Contestations disparates
Phénomène nouveau, après s’être passés des partis en 2011, les Tunisiens contestataires ont aussi retiré leur confiance aux acteurs sociaux et associatifs. « Les mouvements sont de plus en plus “désocialisés”, menés spontanément par des franges de la population éclatées et non encadrées. » « Le risque est grand de nouvelles éruptions sociales », en déduit le rapport.

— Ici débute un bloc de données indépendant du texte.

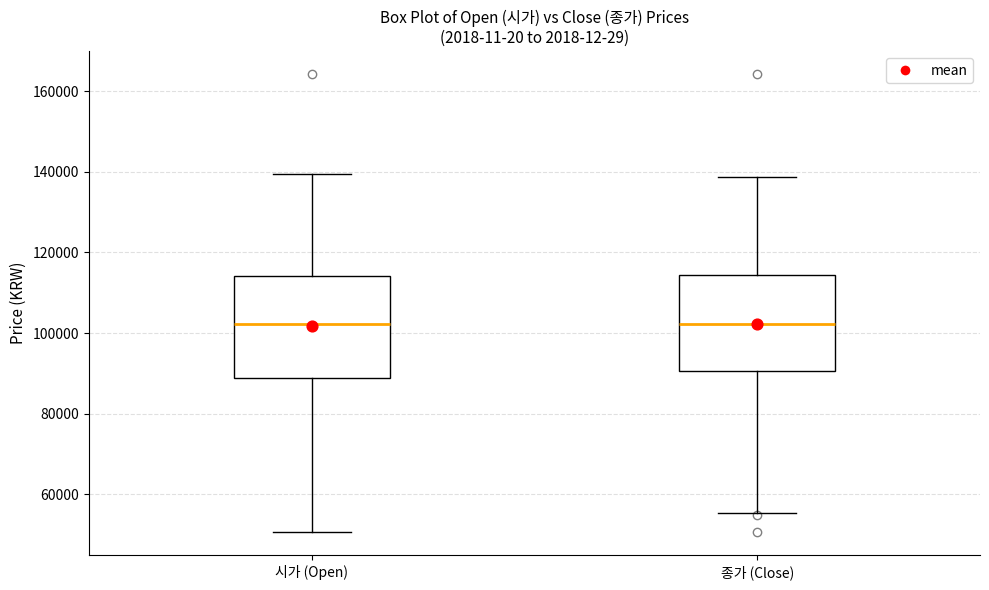

Reading left to right, transcribe this box plot: for each box, give where its median line is, the range the box spans, and where its two whiskers end, as read against the y-axis. The values are not printed on the chart, so give them approximately, as read against the axis.

시가 (Open): median 102000, box 88000 to 114000, whiskers 50000 to 140000
종가 (Close): median 102000, box 90000 to 114000, whiskers 56000 to 138000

Rappelant les manifestations d’In Salah, dans le Sud algérien, en 2015, contre l’exploitation des gaz de schiste, le rapport précise que « le mouvement est venu rappeler la demande récurrente d’un plan de développement du Sud algérien ».
Il évoque également la crise de Ghardaïa entre Mozabites et Chaânba (2014-2015) : « Ces heurts, ainsi que la méfiance persistante d’une partie de la population de Kabylie, sont le signe d’une défiance grandissante de pans de plus en plus larges de la population, non seulement à l’égard du pouvoir mais aujourd’hui également à l’égard de l’État et [de] ses représentants. »
Au Maroc, les enquêteurs ont aussi particulièrement retenu les manifestations d’El Hoceima, dans le Rif, à la suite de la mort d’un vendeur de poisson broyé dans une benne à ordures. Le 5 février, la police dispersait une nouvelle manifestation dans la même ville. « Liberté, dignité, justice », scandaient notamment les manifestants. Les mots d’ordre mêmes des révolutions arabes de 2011.